Task instructions: Determine the number of lines in the following entries that hold the word "Rosji". Give only that number.

Records provided START

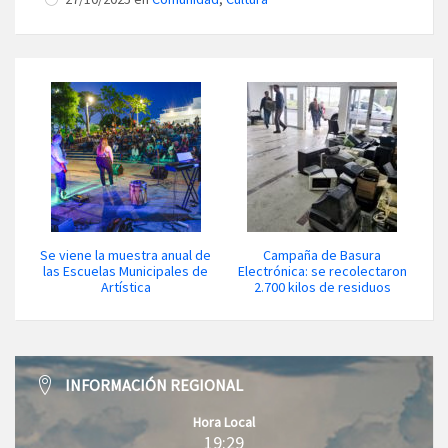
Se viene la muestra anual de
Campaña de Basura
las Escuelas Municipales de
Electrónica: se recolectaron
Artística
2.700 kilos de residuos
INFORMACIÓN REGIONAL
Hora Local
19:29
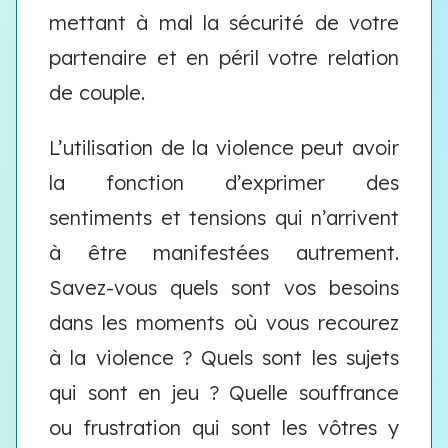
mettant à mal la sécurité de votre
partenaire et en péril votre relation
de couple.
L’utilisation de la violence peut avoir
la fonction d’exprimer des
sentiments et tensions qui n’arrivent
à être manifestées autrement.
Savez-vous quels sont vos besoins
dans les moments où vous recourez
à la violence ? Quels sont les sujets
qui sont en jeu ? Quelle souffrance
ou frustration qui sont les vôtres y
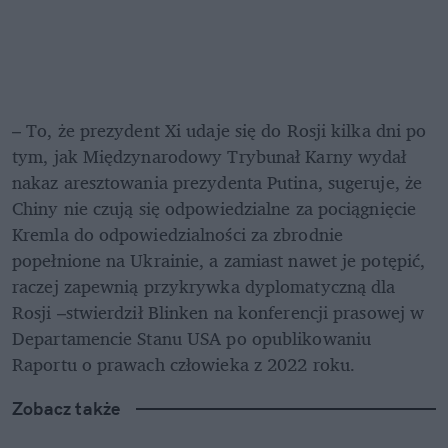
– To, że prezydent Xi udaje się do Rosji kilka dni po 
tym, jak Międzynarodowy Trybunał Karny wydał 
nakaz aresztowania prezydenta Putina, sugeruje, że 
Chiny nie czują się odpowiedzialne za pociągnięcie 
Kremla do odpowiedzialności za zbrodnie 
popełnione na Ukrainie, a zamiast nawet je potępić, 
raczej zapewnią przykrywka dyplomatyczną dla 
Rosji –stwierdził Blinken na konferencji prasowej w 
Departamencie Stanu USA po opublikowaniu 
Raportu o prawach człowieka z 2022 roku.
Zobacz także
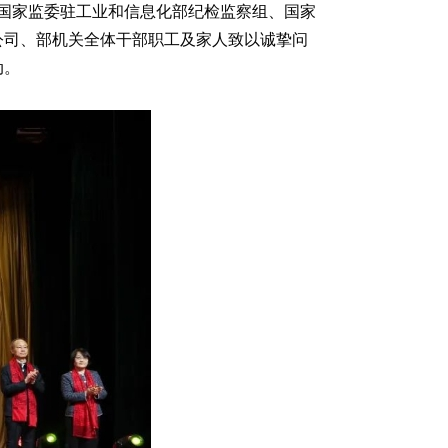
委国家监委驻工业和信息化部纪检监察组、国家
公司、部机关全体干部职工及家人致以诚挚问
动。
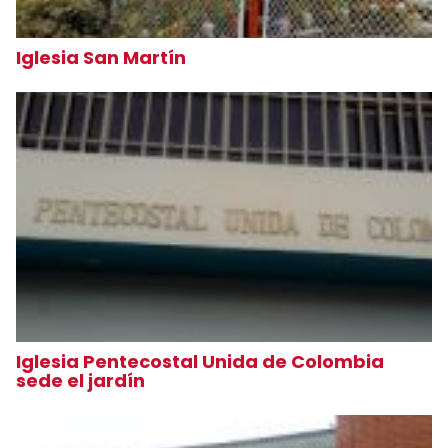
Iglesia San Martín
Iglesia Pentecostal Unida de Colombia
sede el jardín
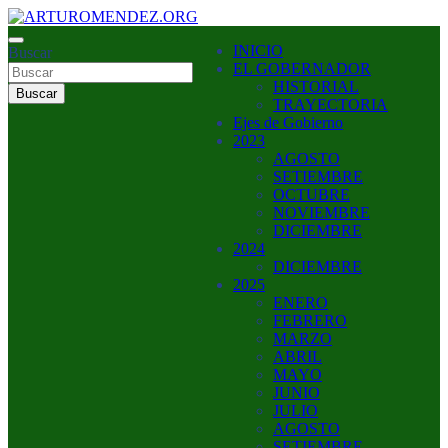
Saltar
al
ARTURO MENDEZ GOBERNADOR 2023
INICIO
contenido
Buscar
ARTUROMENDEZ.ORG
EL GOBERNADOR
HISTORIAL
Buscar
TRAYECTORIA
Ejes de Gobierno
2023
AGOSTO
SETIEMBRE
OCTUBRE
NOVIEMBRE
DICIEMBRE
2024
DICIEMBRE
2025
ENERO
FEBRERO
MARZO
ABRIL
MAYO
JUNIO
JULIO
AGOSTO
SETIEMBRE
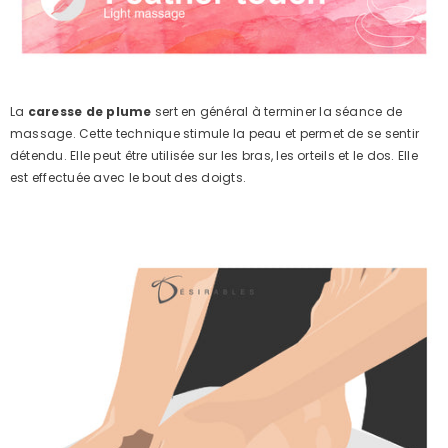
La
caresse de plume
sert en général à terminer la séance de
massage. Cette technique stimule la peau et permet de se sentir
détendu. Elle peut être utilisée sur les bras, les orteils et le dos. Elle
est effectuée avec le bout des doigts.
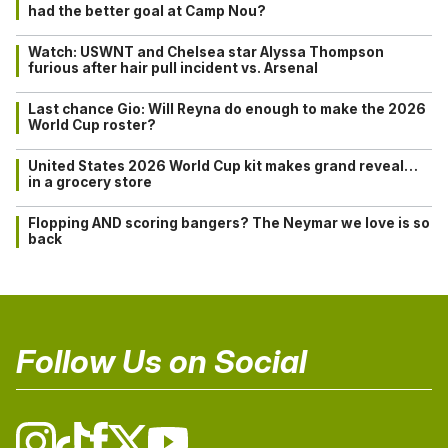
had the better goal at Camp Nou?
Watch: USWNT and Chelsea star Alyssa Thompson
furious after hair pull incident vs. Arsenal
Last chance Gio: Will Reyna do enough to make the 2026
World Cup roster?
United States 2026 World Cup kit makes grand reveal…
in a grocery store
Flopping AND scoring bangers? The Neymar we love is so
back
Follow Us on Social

Records provided END

Completed exercise: 2